TASK STATEMENT
Copy out each line of the data that holds the word "SQUARE".

DATASET

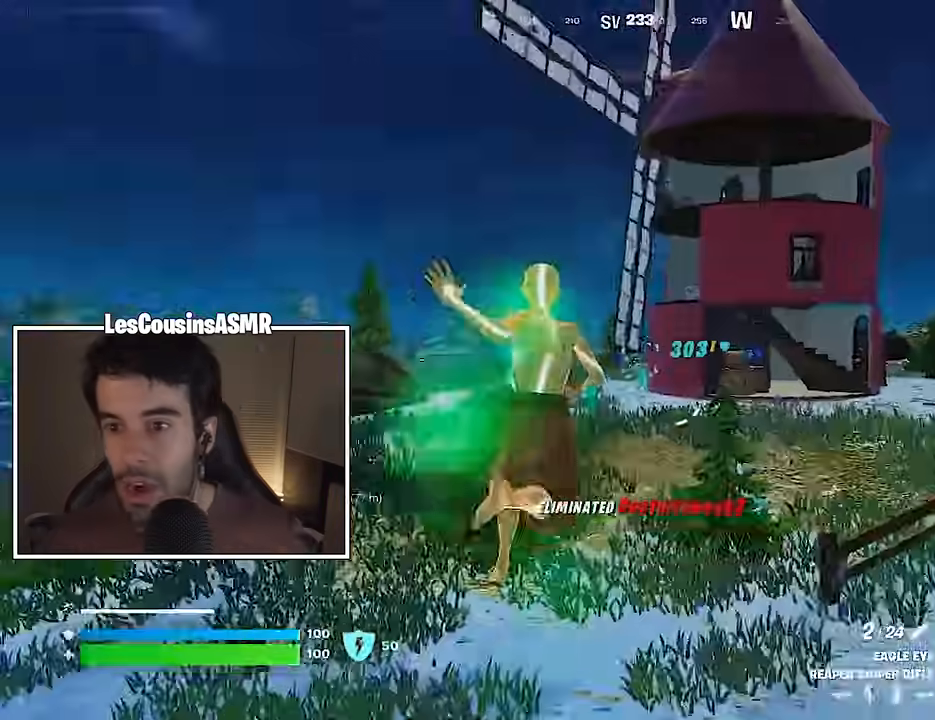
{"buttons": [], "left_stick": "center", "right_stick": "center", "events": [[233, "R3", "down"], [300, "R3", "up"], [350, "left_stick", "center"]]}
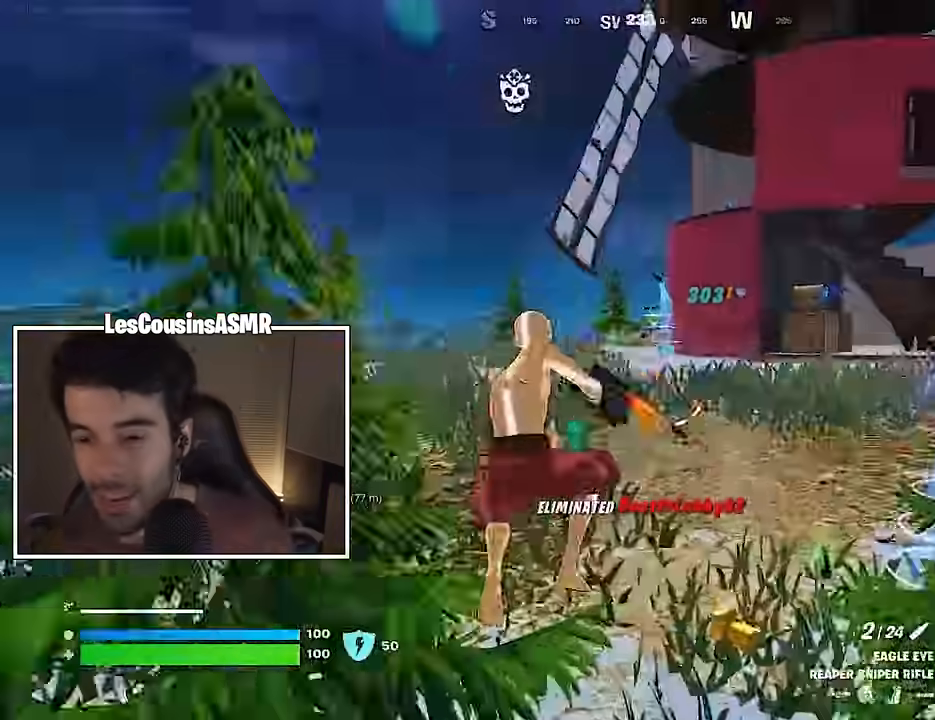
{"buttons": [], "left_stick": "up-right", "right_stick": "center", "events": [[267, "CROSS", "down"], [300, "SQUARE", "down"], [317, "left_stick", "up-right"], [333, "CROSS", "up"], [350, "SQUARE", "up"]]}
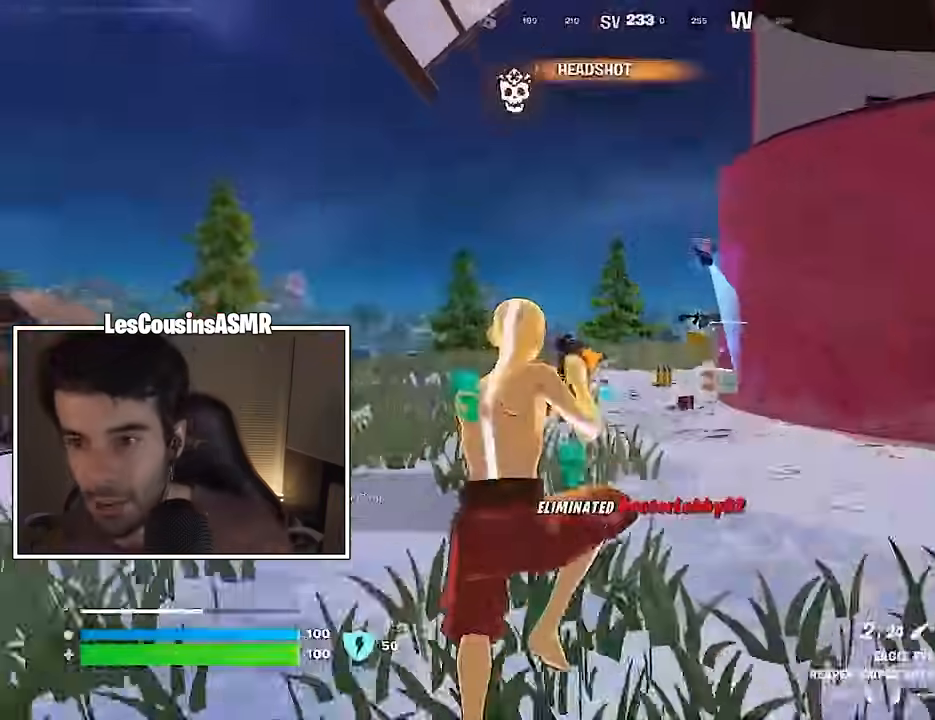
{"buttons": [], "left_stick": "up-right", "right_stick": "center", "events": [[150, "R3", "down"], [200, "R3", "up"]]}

--

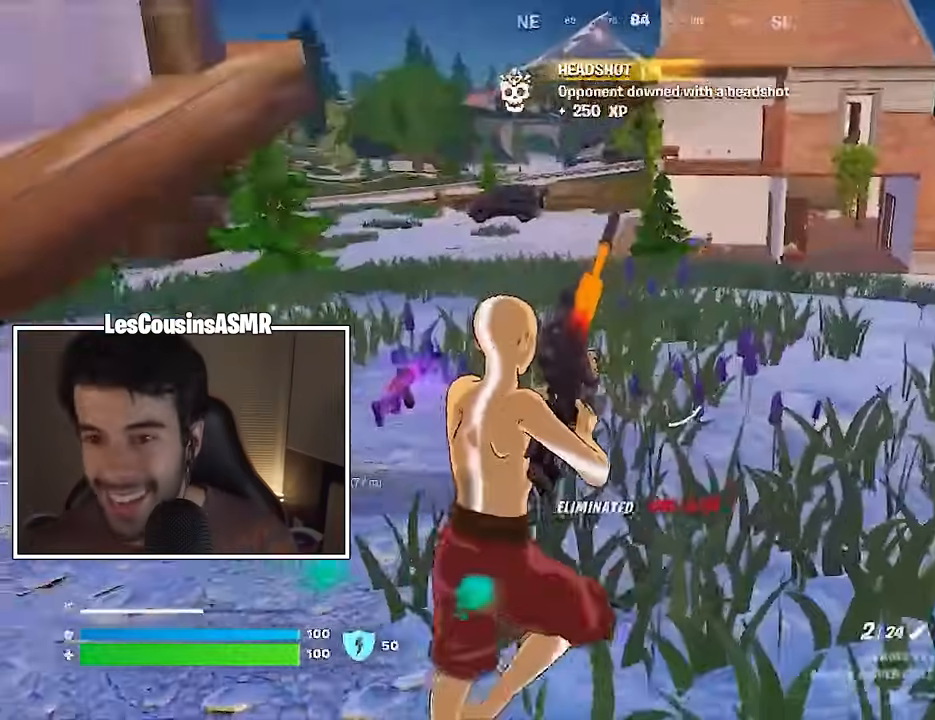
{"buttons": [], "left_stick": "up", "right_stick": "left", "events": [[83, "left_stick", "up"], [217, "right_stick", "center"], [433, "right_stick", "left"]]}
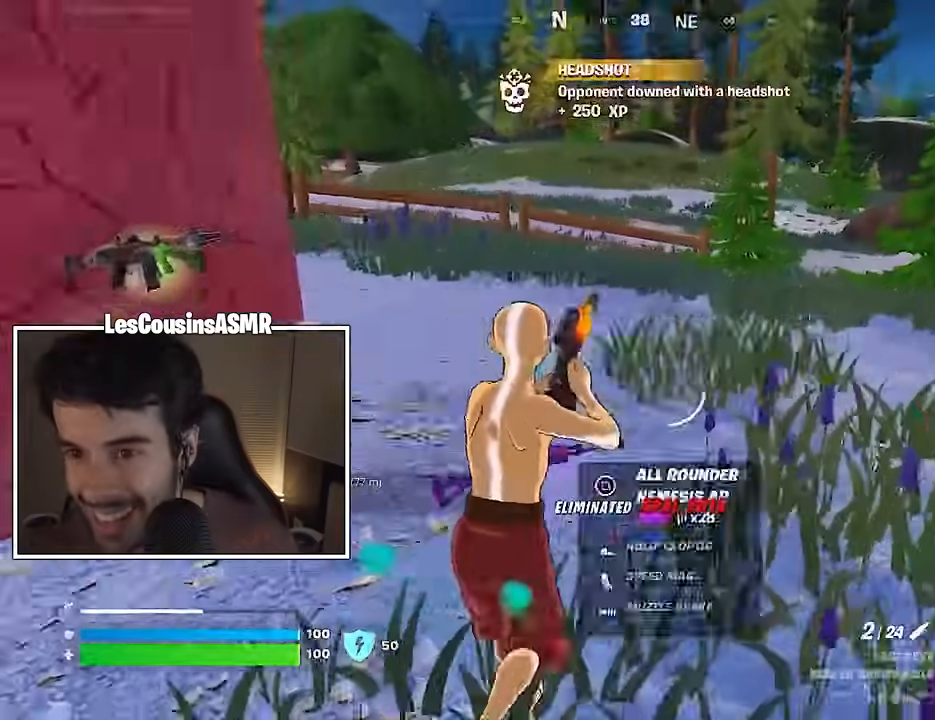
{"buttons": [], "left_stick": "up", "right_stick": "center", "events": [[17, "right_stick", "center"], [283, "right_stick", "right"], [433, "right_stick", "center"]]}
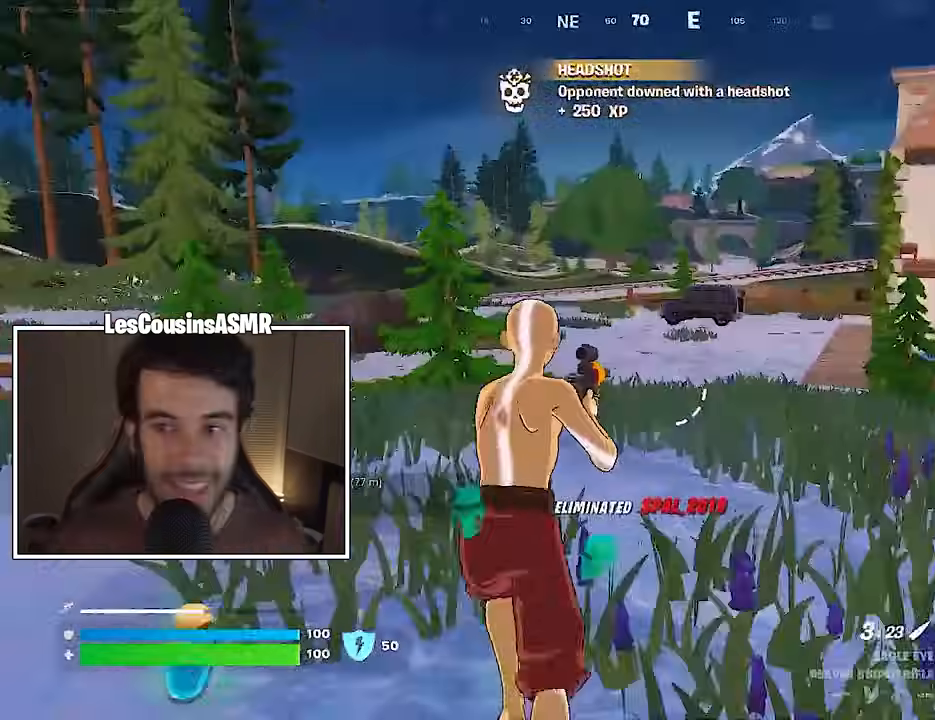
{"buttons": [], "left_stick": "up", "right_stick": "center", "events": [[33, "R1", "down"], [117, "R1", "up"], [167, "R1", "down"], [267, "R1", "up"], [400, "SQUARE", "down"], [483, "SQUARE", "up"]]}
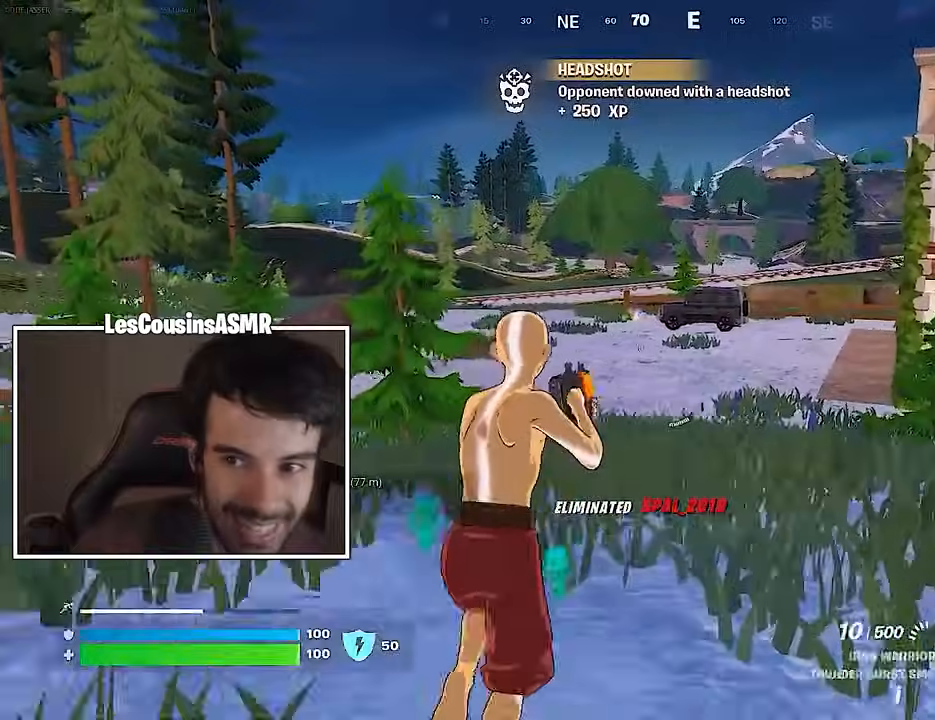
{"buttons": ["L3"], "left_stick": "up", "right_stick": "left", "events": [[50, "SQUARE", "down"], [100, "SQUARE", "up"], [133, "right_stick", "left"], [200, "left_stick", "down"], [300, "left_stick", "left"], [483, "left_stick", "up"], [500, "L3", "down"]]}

ANSWER TO THIS TASK
{"buttons": [], "left_stick": "up-right", "right_stick": "center", "events": [[267, "CROSS", "down"], [300, "SQUARE", "down"], [317, "left_stick", "up-right"], [333, "CROSS", "up"], [350, "SQUARE", "up"]]}
{"buttons": [], "left_stick": "up", "right_stick": "center", "events": [[33, "R1", "down"], [117, "R1", "up"], [167, "R1", "down"], [267, "R1", "up"], [400, "SQUARE", "down"], [483, "SQUARE", "up"]]}
{"buttons": ["L3"], "left_stick": "up", "right_stick": "left", "events": [[50, "SQUARE", "down"], [100, "SQUARE", "up"], [133, "right_stick", "left"], [200, "left_stick", "down"], [300, "left_stick", "left"], [483, "left_stick", "up"], [500, "L3", "down"]]}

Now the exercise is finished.